Maybe we're looking at the wrong place when dealing with TCP amp. I believe there is a much easier way to solve this.

@OP: can you post the tcp flags of the SYN/CK you are receiving from Sony?

Thanks

Jean

On 2020-01-27 20:49, Damian Menscher via NANOG wrote:
On Mon, Jan 27, 2020 at 5:43 PM Töma Gavrichenkov <ximaera@gmail.com> wrote:
On Tue, Jan 28, 2020, 4:32 AM Damian Menscher <damian@google.com> wrote:
On Mon, Jan 27, 2020 at 5:10 PM Töma Gavrichenkov <ximaera@gmail.com> wrote:
If this endpoint doesn't connect to anything outside of their network, then yes.
If it does though, the design of the filter might become more complicated.

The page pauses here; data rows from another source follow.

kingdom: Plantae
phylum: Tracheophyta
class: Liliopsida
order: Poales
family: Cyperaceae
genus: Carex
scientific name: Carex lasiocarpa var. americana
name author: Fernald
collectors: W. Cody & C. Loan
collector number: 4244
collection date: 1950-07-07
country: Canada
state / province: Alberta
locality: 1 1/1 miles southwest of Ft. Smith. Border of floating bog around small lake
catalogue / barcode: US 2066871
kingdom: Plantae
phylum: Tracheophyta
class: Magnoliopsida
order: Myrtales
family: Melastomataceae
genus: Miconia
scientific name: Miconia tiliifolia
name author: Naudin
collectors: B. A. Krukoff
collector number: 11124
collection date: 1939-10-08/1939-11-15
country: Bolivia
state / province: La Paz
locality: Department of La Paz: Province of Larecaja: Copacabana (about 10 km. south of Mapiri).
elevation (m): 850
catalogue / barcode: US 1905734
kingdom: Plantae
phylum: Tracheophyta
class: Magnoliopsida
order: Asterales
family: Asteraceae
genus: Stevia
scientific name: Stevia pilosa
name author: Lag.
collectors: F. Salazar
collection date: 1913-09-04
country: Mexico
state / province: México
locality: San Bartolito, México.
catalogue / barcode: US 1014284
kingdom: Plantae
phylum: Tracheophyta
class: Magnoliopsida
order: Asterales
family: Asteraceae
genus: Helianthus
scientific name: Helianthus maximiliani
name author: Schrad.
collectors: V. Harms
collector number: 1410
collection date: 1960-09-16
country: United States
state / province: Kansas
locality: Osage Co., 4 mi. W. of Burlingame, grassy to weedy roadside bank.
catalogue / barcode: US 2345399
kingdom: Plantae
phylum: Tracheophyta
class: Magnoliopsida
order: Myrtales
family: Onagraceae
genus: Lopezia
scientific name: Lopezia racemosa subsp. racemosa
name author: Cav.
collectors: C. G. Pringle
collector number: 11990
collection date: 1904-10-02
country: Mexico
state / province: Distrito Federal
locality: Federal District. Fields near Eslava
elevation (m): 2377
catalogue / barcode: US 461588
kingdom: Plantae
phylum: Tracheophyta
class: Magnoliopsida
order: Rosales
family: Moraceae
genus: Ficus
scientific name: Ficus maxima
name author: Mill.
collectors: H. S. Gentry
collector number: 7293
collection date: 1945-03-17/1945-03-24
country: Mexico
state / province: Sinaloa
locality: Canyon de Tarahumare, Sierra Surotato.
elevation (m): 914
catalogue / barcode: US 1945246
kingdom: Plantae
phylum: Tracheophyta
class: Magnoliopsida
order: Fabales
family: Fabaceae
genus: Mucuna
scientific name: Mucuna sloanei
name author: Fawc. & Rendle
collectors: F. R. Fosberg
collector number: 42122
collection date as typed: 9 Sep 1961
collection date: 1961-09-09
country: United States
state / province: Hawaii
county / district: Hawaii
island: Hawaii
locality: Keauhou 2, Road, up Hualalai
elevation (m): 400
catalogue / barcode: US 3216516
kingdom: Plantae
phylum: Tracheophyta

Not really... just requires sorting by volume.  Turns out most legitimate hosts don't send high-volume syn packets. ;)

This is a good *detection* technique, but you cannot filter by volume in transit if the set of destinations is large (and random) enough, and you don't have a time machine.  Not sure if this is the case but might as well be.

They don't need to filter by destination.  Once a problem customer has been identified, they can apply an ACL restricting them to only originate IPs they own.  This was all covered in my talk at NANOG last year: https://pc.nanog.org/static/published/meetings//NANOG76/daily/day_2.html#talk_1976

As for the detection of the real source, everything is technically possible but you need certain bargaining power which a medium-sized (at best) VPN service probably doesn't have.

True, but there are ways around that, including public shaming (here), or involving law enforcement.